134 Cong.Rec. S 16,308 (daily ed. Oct. 14, 1988). Because the April 17, 1991, filing began a new proceeding in state court, substantial progress has not yet been made in state court in the instant action. Defendant is attempting to remove the instant action early in this second proceeding, so removal would not cause substantial delay or disruption. By nonsuiting the action and filing a second proceeding, plaintiff has essentially started anew.
In addition, in a case similar to the instant action, the court held that the thirty-day and one-year limits of § 1446(b) do not begin to run at commencement of the non-suited action, but instead begin on the date the subsequent action is filed. Ginn v. Stegall, 132 F.R.D. 166, 168 (E.D.Va.1990).
This court holds that by nonsuiting the action filed March 23, 1989, plaintiff rendered it irrelevant to the petition for removal filed in the subsequent action, which commenced on April 17, 1991. Since the § 1446(b) time limits started running on April 22, 1991, the day Food Lion’s registered agent was served with the April 17, 1991, motion for judgment, the notice of removal was filed in a timely fashion. Therefore, plaintiff's objection to removal is OVERRULED.
. Notably, § 1446(b) does not refer to the "cause of action,” but rather to “such action or proceeding.” For the phrase “such action or proceeding” to be analytically meaningful in the context of § 1446(b), the word “or” must indicate the substitutive character of the two words “action” and "proceeding,” thereby equating the two.

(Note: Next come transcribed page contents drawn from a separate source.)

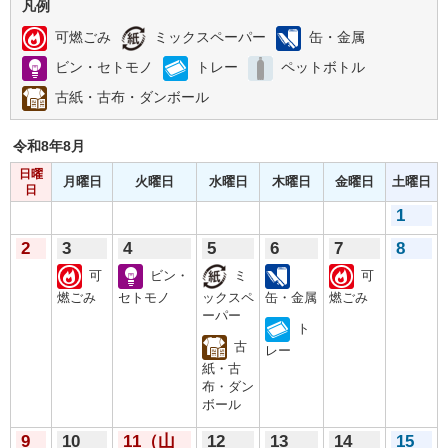
凡例
可燃ごみ
ミックスペーパー
缶・金属
ビン・セトモノ
トレー
ペットボトル
古紙・古布・ダンボール
令和8年
8月
日曜
月曜日
火曜日
水曜日
木曜日
金曜日
土曜日
日
1
2
3
4
5
6
7
8
可
ビン・
ミ
可
燃ごみ
セトモノ
ックスペ
缶・金属
燃ごみ
ーパー
ト
古
レー
紙・古
布・ダン
ボール
9
10
11
（山
12
13
14
15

. To decide otherwise would allow manipulation of the rules in order to prevent removal of a diversity case to federal court. In other words, if the time limits from the first action or proceeding continued to run after nonsuit and refiling, removal could be intentionally avoided by including a nondiverse defendant in the first complaint, nonsuiting the action, and then filing a second complaint on the same cause of action more than a year after the first complaint was filed. Any potential statute of limitation problems are eliminated by filing the second complaint within six months of the nonsuit. See Va.Code Ann. § 8.01-229(E)(3).